Copy out the lines of the material that include the string "youtube".
***
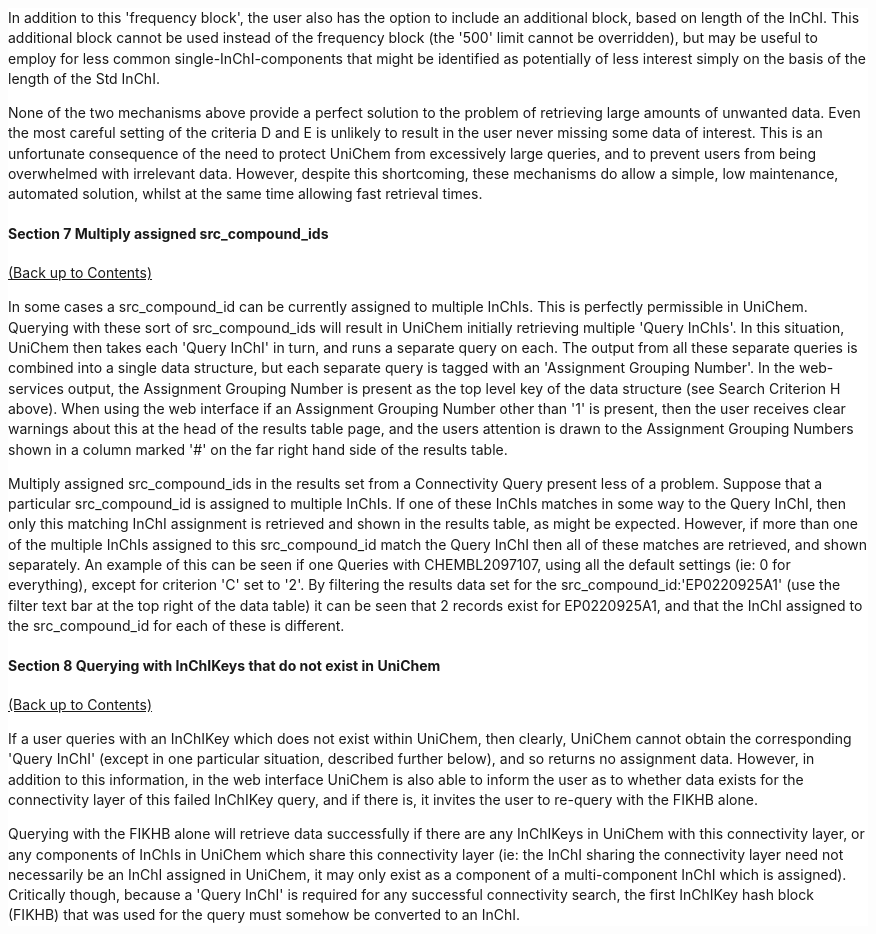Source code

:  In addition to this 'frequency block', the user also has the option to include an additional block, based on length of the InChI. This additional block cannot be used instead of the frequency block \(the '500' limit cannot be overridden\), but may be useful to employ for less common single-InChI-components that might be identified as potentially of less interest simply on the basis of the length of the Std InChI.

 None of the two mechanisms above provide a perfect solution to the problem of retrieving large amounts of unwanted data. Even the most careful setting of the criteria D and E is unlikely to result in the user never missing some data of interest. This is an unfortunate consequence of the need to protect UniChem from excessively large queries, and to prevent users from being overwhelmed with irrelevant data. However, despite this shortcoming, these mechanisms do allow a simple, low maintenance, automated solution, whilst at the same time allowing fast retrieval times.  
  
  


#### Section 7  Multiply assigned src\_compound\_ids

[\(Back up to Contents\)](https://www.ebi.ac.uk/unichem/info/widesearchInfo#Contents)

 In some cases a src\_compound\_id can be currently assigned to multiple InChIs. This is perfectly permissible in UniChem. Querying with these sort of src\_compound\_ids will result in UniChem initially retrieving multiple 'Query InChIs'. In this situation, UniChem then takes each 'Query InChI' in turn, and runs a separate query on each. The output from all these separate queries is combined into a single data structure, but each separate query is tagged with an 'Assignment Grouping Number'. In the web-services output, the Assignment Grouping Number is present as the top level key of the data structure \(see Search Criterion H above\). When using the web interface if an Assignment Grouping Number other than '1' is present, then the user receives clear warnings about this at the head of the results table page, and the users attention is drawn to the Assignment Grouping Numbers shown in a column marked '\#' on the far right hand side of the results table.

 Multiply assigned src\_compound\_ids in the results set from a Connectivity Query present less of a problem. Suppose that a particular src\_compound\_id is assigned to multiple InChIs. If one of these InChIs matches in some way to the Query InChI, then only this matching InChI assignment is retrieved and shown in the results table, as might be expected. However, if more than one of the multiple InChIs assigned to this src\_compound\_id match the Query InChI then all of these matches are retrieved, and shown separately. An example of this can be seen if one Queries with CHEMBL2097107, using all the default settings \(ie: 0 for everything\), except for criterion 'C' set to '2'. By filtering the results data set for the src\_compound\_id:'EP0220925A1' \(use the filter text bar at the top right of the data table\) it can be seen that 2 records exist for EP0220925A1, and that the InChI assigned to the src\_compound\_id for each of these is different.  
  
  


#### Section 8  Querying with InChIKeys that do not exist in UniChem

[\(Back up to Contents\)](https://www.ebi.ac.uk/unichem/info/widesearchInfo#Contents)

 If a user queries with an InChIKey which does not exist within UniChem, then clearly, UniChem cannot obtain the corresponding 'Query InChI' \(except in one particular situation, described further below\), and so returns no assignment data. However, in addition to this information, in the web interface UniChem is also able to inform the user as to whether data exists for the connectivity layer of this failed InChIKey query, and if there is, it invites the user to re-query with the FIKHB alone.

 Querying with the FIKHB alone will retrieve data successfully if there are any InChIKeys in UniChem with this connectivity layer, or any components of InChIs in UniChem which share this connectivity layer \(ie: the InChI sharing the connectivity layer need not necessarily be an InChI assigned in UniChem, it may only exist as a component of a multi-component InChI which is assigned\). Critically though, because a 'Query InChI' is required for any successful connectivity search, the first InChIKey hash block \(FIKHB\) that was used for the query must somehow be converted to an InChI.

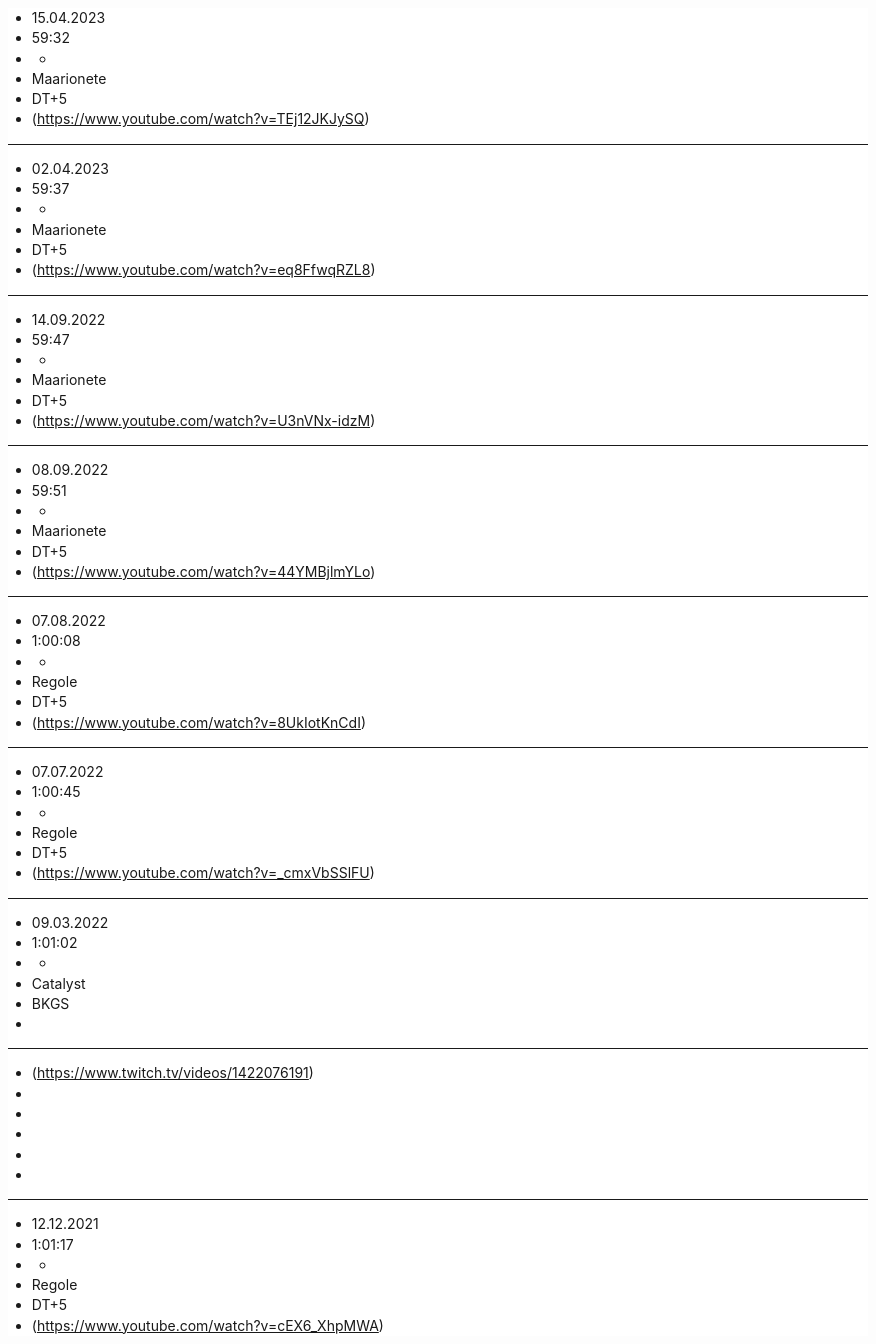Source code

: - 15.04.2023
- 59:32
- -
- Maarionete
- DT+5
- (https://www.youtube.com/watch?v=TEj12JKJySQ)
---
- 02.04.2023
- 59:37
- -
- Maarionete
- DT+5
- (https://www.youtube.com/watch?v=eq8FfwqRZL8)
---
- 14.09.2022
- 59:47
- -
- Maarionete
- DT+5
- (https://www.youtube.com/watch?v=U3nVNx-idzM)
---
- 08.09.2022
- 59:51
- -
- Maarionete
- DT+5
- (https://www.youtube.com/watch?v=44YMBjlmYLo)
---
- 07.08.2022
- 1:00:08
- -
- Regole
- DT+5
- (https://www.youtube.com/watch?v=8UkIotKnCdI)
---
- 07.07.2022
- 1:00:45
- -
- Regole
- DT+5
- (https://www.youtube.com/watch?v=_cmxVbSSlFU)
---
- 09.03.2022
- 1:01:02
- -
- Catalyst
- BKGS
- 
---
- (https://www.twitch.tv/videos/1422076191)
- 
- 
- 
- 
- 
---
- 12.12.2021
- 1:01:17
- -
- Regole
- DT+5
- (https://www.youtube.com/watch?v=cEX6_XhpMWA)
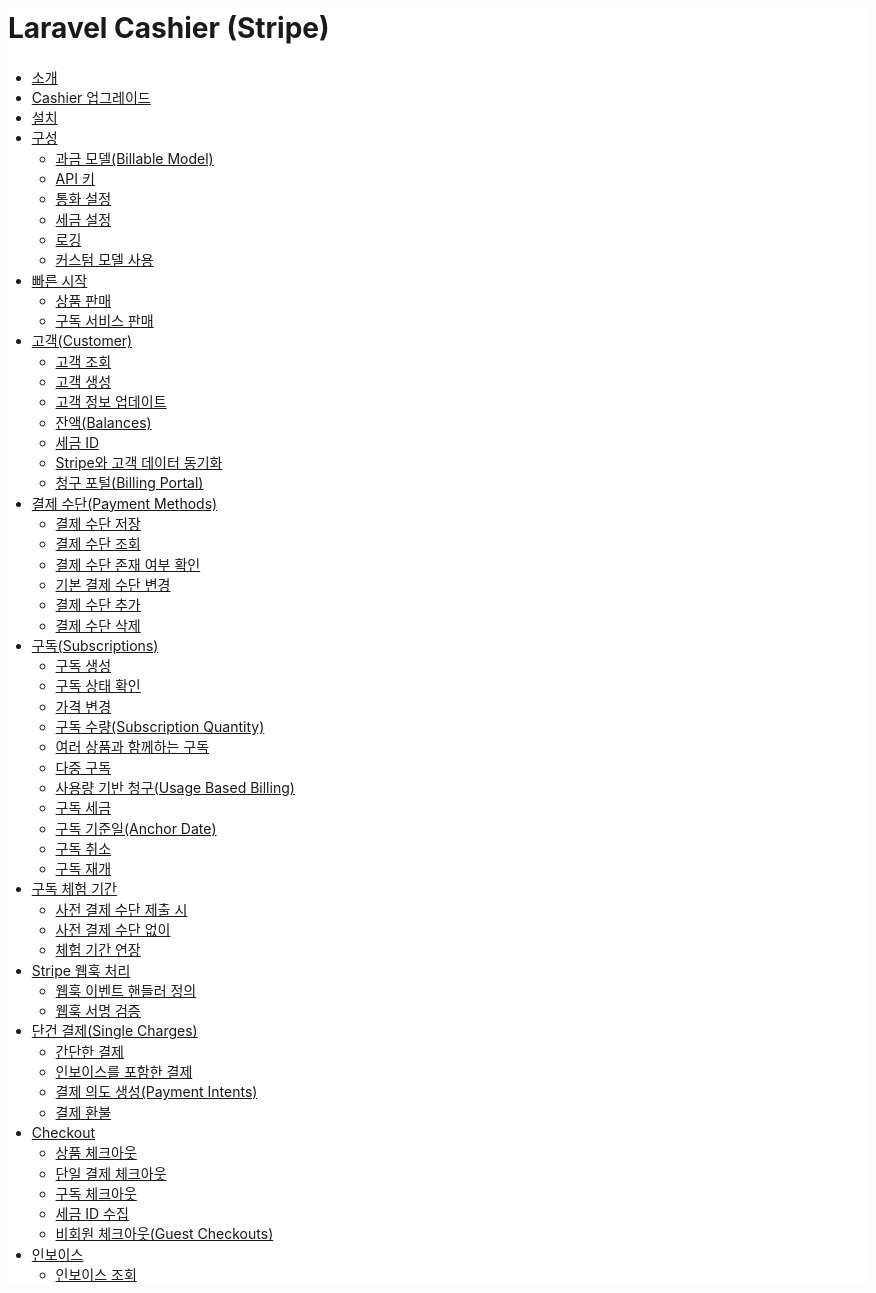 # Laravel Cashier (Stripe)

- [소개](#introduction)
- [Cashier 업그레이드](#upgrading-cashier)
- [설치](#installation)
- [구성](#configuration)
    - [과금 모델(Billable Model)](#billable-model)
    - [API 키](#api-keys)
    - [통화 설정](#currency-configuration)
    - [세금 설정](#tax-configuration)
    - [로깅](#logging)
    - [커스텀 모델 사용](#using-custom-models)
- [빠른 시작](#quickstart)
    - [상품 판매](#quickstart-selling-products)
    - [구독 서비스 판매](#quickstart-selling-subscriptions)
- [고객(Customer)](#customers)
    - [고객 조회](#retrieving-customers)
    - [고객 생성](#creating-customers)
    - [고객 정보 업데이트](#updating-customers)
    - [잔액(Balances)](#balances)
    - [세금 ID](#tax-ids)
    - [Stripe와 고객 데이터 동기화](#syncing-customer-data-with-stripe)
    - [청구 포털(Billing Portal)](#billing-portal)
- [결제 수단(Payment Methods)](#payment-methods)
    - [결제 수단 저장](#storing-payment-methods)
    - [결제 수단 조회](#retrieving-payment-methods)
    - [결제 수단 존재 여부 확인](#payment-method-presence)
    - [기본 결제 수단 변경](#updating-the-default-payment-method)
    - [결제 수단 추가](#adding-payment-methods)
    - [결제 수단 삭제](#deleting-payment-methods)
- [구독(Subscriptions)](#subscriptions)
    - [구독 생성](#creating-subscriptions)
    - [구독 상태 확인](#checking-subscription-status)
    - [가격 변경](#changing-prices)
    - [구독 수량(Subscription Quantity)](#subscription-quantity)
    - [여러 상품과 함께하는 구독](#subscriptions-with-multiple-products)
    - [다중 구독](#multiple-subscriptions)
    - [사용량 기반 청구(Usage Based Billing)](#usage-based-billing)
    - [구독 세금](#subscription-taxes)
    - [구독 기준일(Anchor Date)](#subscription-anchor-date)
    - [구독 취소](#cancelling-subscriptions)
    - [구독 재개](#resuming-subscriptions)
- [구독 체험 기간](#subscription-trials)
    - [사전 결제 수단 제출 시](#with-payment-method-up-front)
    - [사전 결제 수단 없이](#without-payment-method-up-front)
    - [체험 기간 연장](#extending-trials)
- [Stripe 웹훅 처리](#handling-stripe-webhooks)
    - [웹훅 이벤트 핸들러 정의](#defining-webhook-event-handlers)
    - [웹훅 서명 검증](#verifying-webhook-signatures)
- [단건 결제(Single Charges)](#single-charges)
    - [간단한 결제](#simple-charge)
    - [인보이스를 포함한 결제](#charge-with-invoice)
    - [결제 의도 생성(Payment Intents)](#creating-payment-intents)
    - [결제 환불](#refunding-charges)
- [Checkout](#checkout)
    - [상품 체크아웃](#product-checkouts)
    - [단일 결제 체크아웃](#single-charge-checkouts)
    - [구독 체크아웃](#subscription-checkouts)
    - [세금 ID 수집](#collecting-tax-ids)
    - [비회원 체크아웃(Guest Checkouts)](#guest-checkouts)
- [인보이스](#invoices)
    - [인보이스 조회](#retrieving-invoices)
***
**Finished task:**
- (https://www.youtube.com/watch?v=TEj12JKJySQ)
- (https://www.youtube.com/watch?v=eq8FfwqRZL8)
- (https://www.youtube.com/watch?v=U3nVNx-idzM)
- (https://www.youtube.com/watch?v=44YMBjlmYLo)
- (https://www.youtube.com/watch?v=8UkIotKnCdI)
- (https://www.youtube.com/watch?v=_cmxVbSSlFU)
- (https://www.youtube.com/watch?v=cEX6_XhpMWA)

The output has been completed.